En El Correo de Andalucía he hecho de casi todo, como siempre ha de hacer un aprendiz de periodista, monaguillo de la pluma y los andurriales: meterme en el barro hasta las trancas, una crónica de sucesos con dos ahorcados en un mismo día, una entrevista a un futbolista fondón y trolero, una crónica rociera y, por encargo de Requenita, corregir cinco teletipos de Efe, de esos que hablaban de un nuevo atentado de la ETA en algún monte perdido de Euskadi, o algo del Papa. El tiempo se colgaba del infinito techo de uralita en aquel edificio de la Carretera Amarilla y uno solo se enteraba de la hora cuando tenía hambre o el cansancio taladraba tus párpados.
Yo me acuerdo que allí la gente paseaba su corazón con una sonrisa y eso que los tiempos eran jodidamente duros. Porque en El Correo de Andalucía siempre se ha toreado con toros en punta y cada día nos jugábamos la taleguilla. Y el despido. Teníamos a un consejero/delegado, el famoso Pipas, que era el ogro de las siete leguas, un tipo siniestro, que hizo del nepotismo un arte y de la crueldad una doctrina.
En aquella época, el teniente coronel Tejero se degradó a capitán Garfio, Felipe González nos pareció el rey Pescador y yo rebuscaba en mis viejos libros de latín para traducir con devoción las últimas cartas de Tierno Galván, ese profesor de traje gris casi planchado, un alma blanca y medio centenar de maldiciones a su hipermetropía que ponía nubes frente a los pezones derretidos de Susana Estrada.
En Sevilla, un servidor consumía noches de azahar y melancolía futbolera con Paquiño Correal y también inventaba lunas en verso y jazmín con Paco Gallardo, a la vez que bebíamos por docenas botellines de cruzcampo con el Eusebio, un sabio envuelto en un doloroso manto de negrura autodestructiva, arquitecto filosófico del barrio de San Lorenzo, una especie de Montmatre parisino con aroma a Skadarlija, la zona bohemia de Belgrado, donde Alfred Hitchcock mandó a hacer gárgaras su dieta y Bob Marley hizo un genial dúo con Saban Saulic.
Por las mañanas, Javier Smith había terminado una nueva maratón periodística, Carmen Yanes camelaba a algún sindicalista en su enésima huelga de hambre, Pepe Alvarez escribía la penúltima soflama de Clavero, Fernando Díaz de la Cortina se topaba de bruces con la muy Apostólica Madre Iglesia y trataba de trampear su crónica de los curas rojos de Torreblanca, un barrio donde el sol sufre cadena perpetua y el paro tiene plaza fija en la calle de la desesperación.
Uno se hizo mayor aprendiendo de las mejores plumas y el instinto de linces del Periodismo que habitaba en aquella casa.
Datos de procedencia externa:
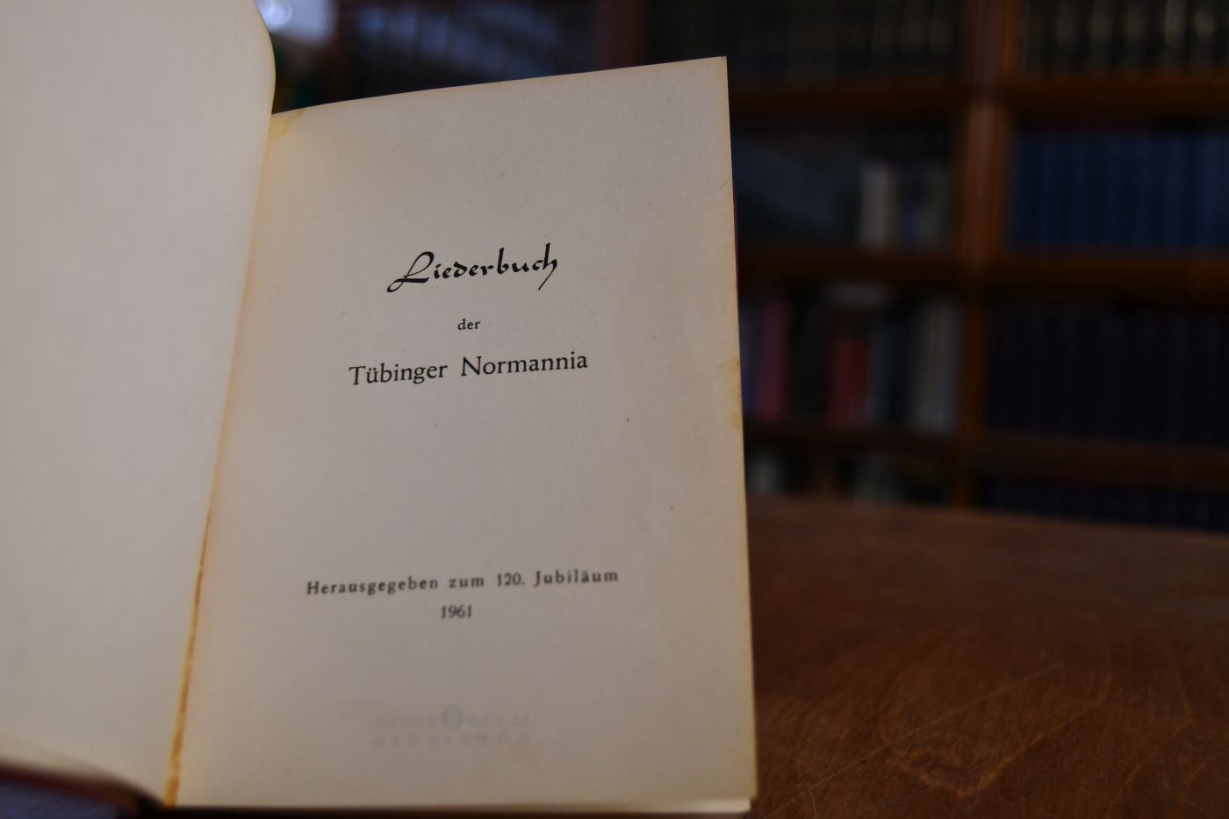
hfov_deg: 49.6
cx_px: 614
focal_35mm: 39
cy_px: 410
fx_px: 1331
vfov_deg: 34.2
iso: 800
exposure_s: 1/200
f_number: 4
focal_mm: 26
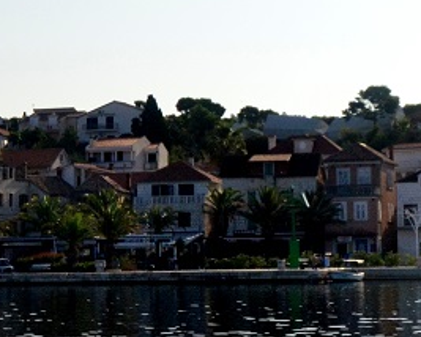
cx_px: 308
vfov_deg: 12.2
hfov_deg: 15.2
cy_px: 100
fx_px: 1571
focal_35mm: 126
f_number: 6.3
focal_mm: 24
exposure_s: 1/8000
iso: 1400
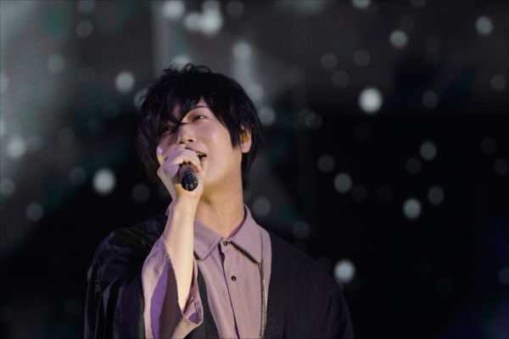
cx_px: 254
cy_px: 170
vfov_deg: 5.0
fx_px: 3916
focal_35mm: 277
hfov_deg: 7.4
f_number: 4
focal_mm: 185
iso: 1600
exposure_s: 1/1250
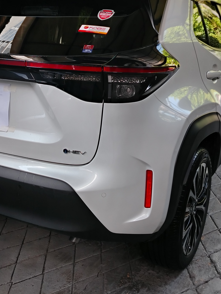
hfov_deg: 34.2
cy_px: 136
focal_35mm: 42
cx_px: 90
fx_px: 358
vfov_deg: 44.8
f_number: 1.75
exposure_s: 1/50
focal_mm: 5.25
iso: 188
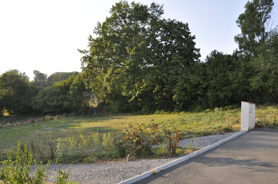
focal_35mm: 27
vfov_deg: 47.8
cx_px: 139
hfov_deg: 67.4
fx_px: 208
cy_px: 92
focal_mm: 18
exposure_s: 1/200
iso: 200
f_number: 7.1
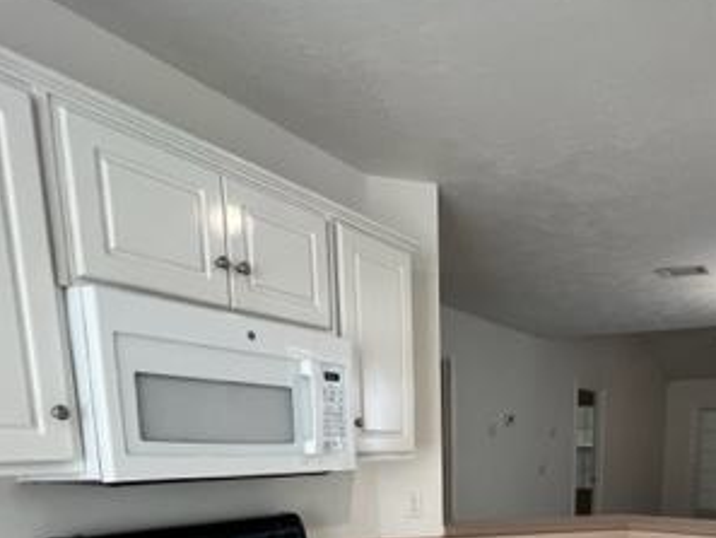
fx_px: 579
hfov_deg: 60.1
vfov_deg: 41.7
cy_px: 562
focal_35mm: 28
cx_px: 535
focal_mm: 1.57
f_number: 1.8
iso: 125
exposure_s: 1/120
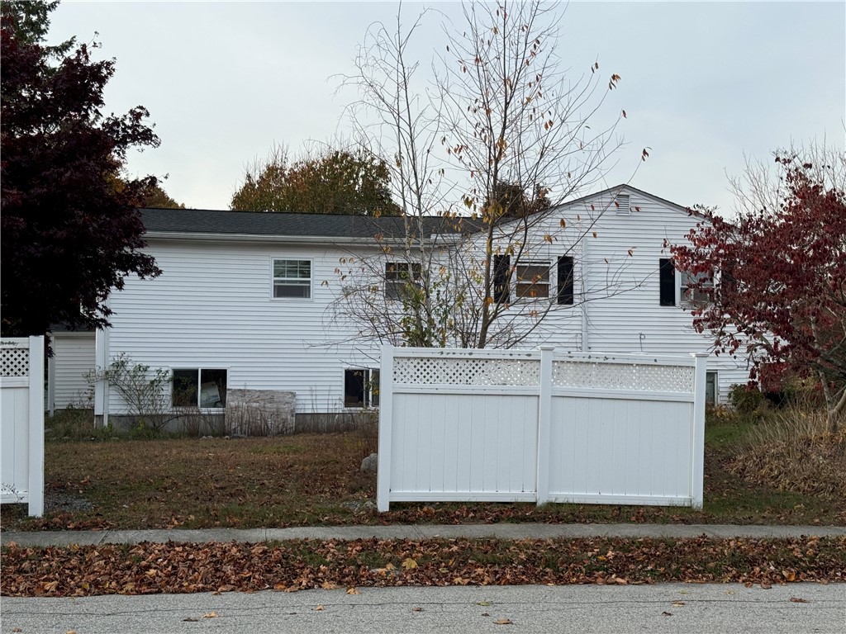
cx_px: 423
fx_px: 1173
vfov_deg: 30.3
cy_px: 317
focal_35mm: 48
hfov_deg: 39.7
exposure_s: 1/1339
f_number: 1.78
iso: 64
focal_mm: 6.76
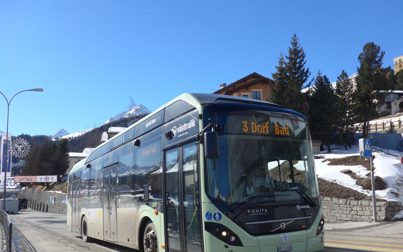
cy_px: 149
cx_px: 200
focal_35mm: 31
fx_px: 341
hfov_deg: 61.2
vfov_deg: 40.5
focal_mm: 6
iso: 80
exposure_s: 1/1600
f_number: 2.8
Allí me dio un poco de beber de su ironía Juan Holgado y tragué docenas de faeminos infames con el sentrañi Guzmán, con el que aprendí el Decamerón Plumilla, código trascendental para derramar mis neuronas en la vida. Con ellos (y contigo también, cura Javierre, mi entrañable amigo) lo aprendí todo, en especial saber que un compañero es muchas veces un hermano con distinto apellido.
Ahora, El Correo de Andalucía vuelve a encontrarse con la soga en el cuello y varias docenas de periodistas se encuentran como aquella foto mítica de los obreros con las piernas en el aire en una viga de un rascacielos neoyorquino, pero sin bocadillo; mi gente de El Correo lleva un desagradable papel llamado despido. Todo por el capricho de un sátrapa con dinero y el corazón del tamaño de una lombriz.
No dejen morir a ese tesoro del Periodismo. Por favor, escuchen: su corazón aún sigue latiendo.